◆ Problem ◆
Because the images are not wanted, restate every line below word for word without them.

◇ ◇ ◇ ◇

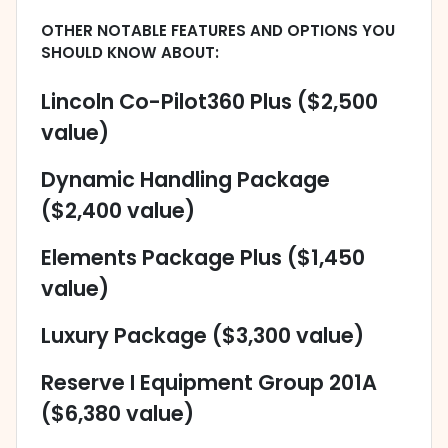
OTHER NOTABLE FEATURES AND OPTIONS YOU
SHOULD KNOW ABOUT:
Lincoln Co-Pilot360 Plus ($2,500
value)
Dynamic Handling Package
($2,400 value)
Elements Package Plus ($1,450
value)
Luxury Package ($3,300 value)
Reserve I Equipment Group 201A
($6,380 value)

◇ ◇ ◇ ◇

◆ Answer space ◆
OTHER NOTABLE FEATURES AND OPTIONS YOU
SHOULD KNOW ABOUT:
Lincoln Co-Pilot360 Plus ($2,500
value)
Dynamic Handling Package
($2,400 value)
Elements Package Plus ($1,450
value)
Luxury Package ($3,300 value)
Reserve I Equipment Group 201A
($6,380 value)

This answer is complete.